■ EXTRACTED ENTRIES

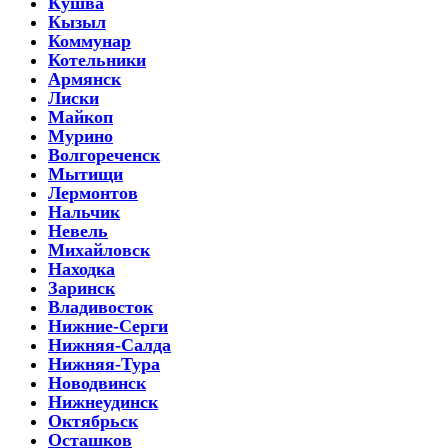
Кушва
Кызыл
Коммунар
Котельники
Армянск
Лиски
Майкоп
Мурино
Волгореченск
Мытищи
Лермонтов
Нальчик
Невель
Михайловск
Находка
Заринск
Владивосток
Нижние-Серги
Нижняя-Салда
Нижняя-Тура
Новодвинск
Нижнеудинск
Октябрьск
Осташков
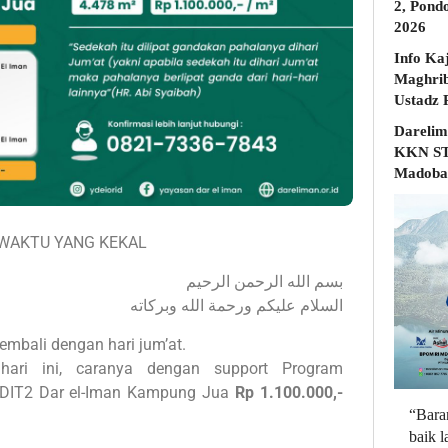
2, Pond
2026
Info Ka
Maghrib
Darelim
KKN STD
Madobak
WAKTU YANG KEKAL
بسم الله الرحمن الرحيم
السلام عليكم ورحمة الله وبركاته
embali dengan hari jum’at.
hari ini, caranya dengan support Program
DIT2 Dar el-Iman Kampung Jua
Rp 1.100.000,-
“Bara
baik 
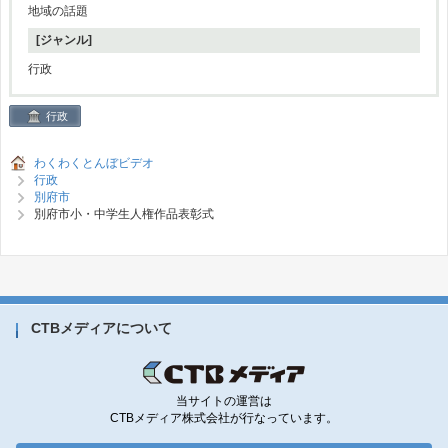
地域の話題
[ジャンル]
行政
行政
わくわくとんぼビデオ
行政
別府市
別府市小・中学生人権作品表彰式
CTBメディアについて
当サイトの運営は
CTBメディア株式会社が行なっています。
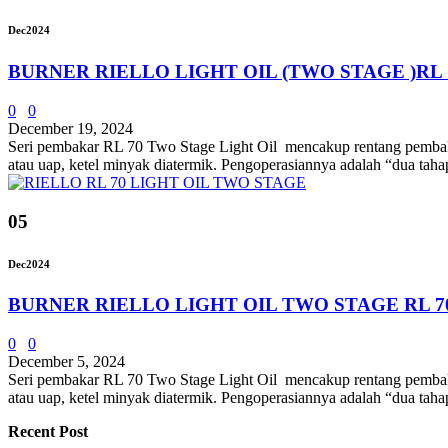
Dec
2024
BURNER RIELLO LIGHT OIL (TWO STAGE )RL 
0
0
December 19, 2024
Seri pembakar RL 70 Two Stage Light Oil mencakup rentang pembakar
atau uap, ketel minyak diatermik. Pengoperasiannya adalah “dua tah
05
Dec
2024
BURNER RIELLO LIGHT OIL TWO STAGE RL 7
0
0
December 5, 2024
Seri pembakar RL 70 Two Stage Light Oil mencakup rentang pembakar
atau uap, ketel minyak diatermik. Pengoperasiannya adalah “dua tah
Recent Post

--

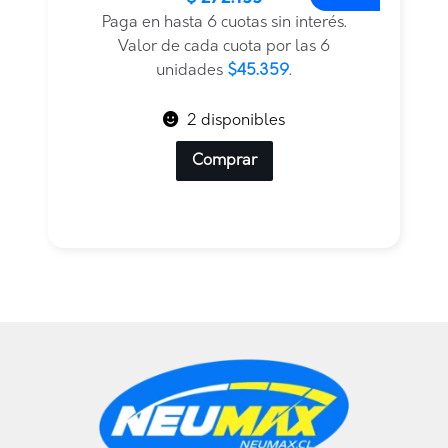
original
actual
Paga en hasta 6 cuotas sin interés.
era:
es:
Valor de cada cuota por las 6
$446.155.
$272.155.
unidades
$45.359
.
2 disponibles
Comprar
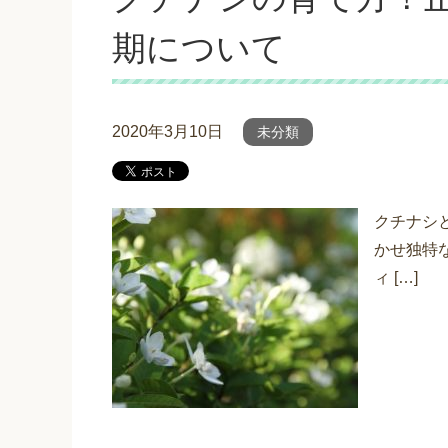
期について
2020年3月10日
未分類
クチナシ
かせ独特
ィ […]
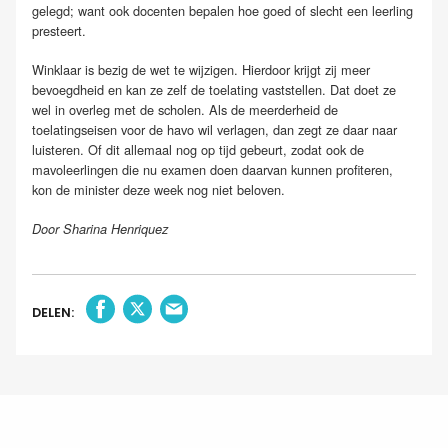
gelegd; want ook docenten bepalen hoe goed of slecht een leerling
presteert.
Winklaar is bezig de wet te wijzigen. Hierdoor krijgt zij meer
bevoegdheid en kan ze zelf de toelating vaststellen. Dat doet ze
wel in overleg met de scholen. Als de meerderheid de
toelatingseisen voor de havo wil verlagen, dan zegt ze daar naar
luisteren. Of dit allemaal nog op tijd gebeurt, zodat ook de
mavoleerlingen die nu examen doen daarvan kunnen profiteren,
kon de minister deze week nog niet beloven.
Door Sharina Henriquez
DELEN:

■ GOAL OF THE EXERCISE
Return, from the data above, each line in which the string "الله" appears.

■ RESPONSE TO THIS TASK
بسم الله الرحمن الرحيم
السلام عليكم ورحمة الله وبركاته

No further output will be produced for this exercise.